– Она слишком беспечна. Не думаю, что во время беременности она будет тратить наши деньги на овощи, фрукты и витамины. Скорее всего, она накупит сладостей, игрушек и одежду своим детям.
– Даже если и так, нам не следует ее за это осуждать, – заметил Вениамин.
– А я хочу, чтобы наша так называемая мамаша жила у нас в доме. Хочу следить за ее здоровьем, за питанием, за поведением.
– Тогда пусть живет с нами, – сказал обрадованный Вениамин, – я не буду против. У нас большой дом, места всем хватит!
– И ее дети девять месяцев будут носиться по нашим комнатам? Я этого не вынесу!
– Что ты хочешь? Чего добиваешься? Я тебя не понимаю.
– Главное, что я заметила, – у нее под ногтями грязь.
– Эта женщина много работает и мало зарабатывает. Она не имеет ни возможности, ни времени на то, чтобы делать маникюр.
– Мне не понравились ее руки, – твердо повторила Надя.
– И это повод для отказа?!
– Я еще не приняла окончательного решения, – сказала Надя, вставая из-за стола, – но ее руки мне не нравятся.
И она вышла, грациозно подняв голову.
Вениамин знал, что вовсе не руки явились причиной отказа. Просто Надя искала повод и нашла его.
Вот уже пять дней Вера не находила себе места. Прошла почти неделя с того дня, как она ездила к Наде, но та до сих пор не позвонила.
– А не думаешь ли ты, что та женщина не передала ей твою записку? – спросила Лиля, которая очень сочувствовала подруге.
– Не думаю, – вздохнула Вера. – Я просто дура, которая два десятка лет ждала этой встречи, а до вечера потерпеть не смогла. Мне не надо было уезжать оттуда.
– А ты уверена, что на фотографии твоя сестра?
– Знаешь, Лилечка, сейчас я уже ни в чем не уверена. Возможно, это совпадение, поэтому эта женщина мне и не звонит. И какой же надо быть дурой, чтобы не узнать номер телефона сестры! Тогда бы я не терялась в догадках…
– А у вас с сестрой были хорошие отношения? – спросила Лиля, рассматривая фотографию на обложке книги.
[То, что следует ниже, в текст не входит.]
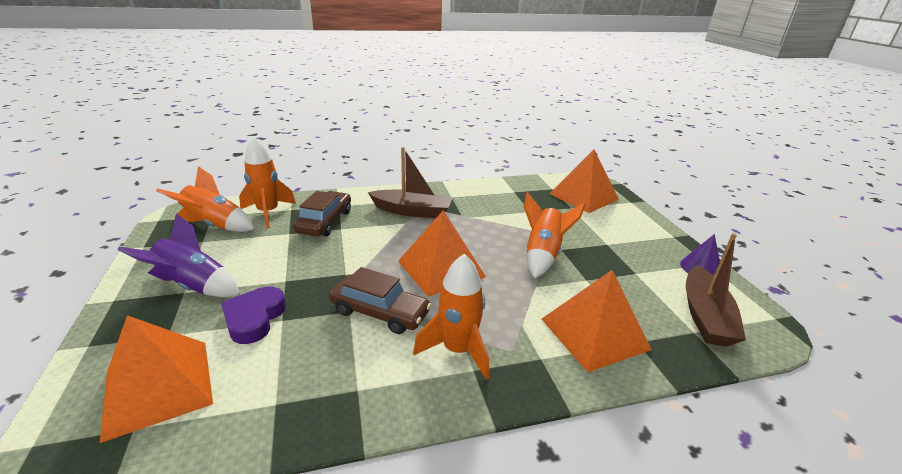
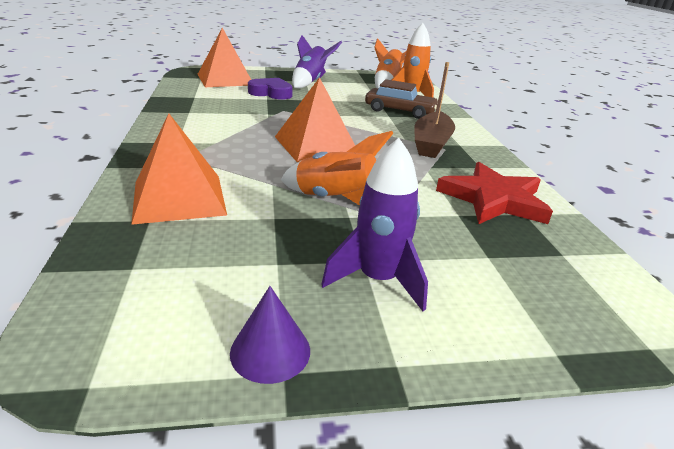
camera: 95 degrees right, 0 degrees up
brown car [329,267,431,334] -> none
orange rocket [413,254,489,380] -> none
orange pyramid [550,150,619,213] -> none
brown boat [686,233,746,347] -> none
none -> purple rocket [321,138,428,311]
none -> red star [436,162,553,224]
– Мы вместе росли, были очень похожи друг на друга, а вот характеры у нас были разные. Надя была… как бы поточнее сказать… более гордая, строптивая. Когда мать начинала нас ругать, я падала перед ней на колени и сразу же просила прощения. Однажды я нечаянно задела бутылку самогона, и он вылился на пол. Маму это взбесило. Я тут же рухнула на пол и начала целовать ей руки.
Вера замолчала – в горле застрял комок давней обиды. Лиля ее не торопила. Подруга не любила вспоминать свое детство и рассказывала о нем очень редко.
– Этого ей показалось мало, – продолжила Вера, смахнув набежавшую слезу. – Мать заставила меня десять раз проползти вокруг дома на четвереньках, при этом я должна была громко лаять.